Granting Presidents freedom from prosecution removes any lasting checks on their behavior in office.

By Chris Edelson, The Progressive

In 1881, Oliver Wendell Holmes Jr. wrote that “The life of the law has not been logic, it has been experience.” Holmes, who would later become a Supreme Court Justice, meant that the law could not be based on abstract, sterile philosophies or theories detached from reality. Instead, law is a practical and pragmatic enterprise that must take into account how legal rules and judicial decisions operate in the real world.

The U.S. Supreme Court’s presidential immunity decision in Trump v. United States is rooted in neither logic nor experience. The Court ruled that Presidents are broadly immune from criminal prosecution whenever they use the powers of their office, even if they use those powers to commit what would otherwise—for anyone else—be crimes. This is a breathtaking and dizzying conclusion that turns everything we know about our Constitutional system on its head. The framers of the Constitution emphatically did not want a monarch who was unconstrained by law. Their writings in the Federalist Papers and in the Constitution make this clear.

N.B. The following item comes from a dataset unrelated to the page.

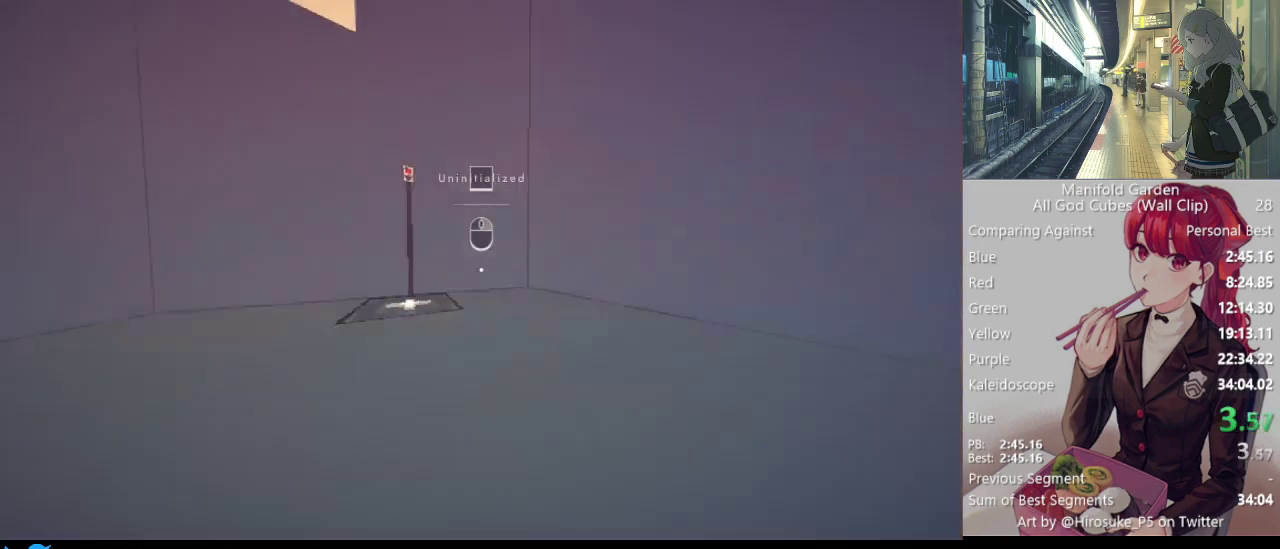
{"keys": ["shift", "w"], "mouse": ["right"], "events": [[17, "d", "up"], [483, "mouse_right", "down"]]}
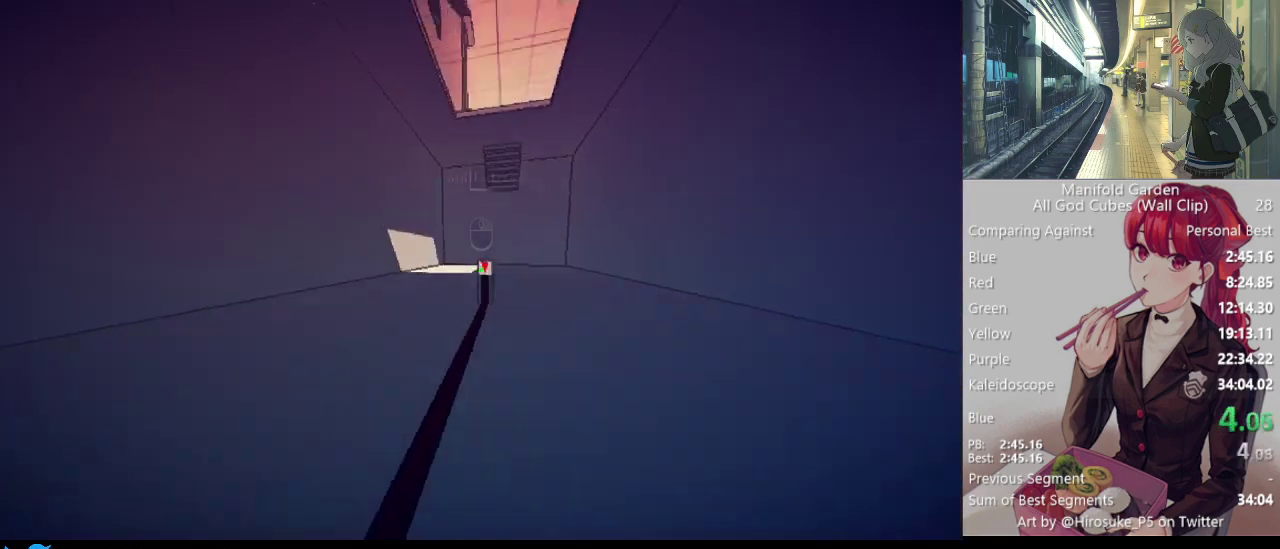
{"keys": ["shift"], "mouse": [], "events": [[67, "mouse_right", "up"], [267, "mouse_left", "down"], [350, "mouse_left", "up"], [350, "w", "up"]]}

President Donald Trump walks to

Alexander Hamilton, who took the broadest view of executive power, declared that, unlike a monarch, the President, like every other government official, “ought to be personally responsible for his behavior in office.” Chief Justice John Roberts’s majority opinion perversely adds a caveat to Hamilton’s statement—that somehow Presidents are not personally responsible for criminal behavior in office.

Elsewhere, Hamilton explained that, under the Constitution, “The President of the United States [unlike the British monarch] would be liable to be impeached, tried, and upon conviction of treason, bribery, or other high crimes and misdemeanors, removed from office and would afterwards be liable to prosecution and punishment in the ordinary course of law.” Treason and bribery are, of course, crimes—but Roberts says that Presidents can not be prosecuted for such offenses when committed pursuant to what a President believes is his or her authority. This is not logic; it is madness.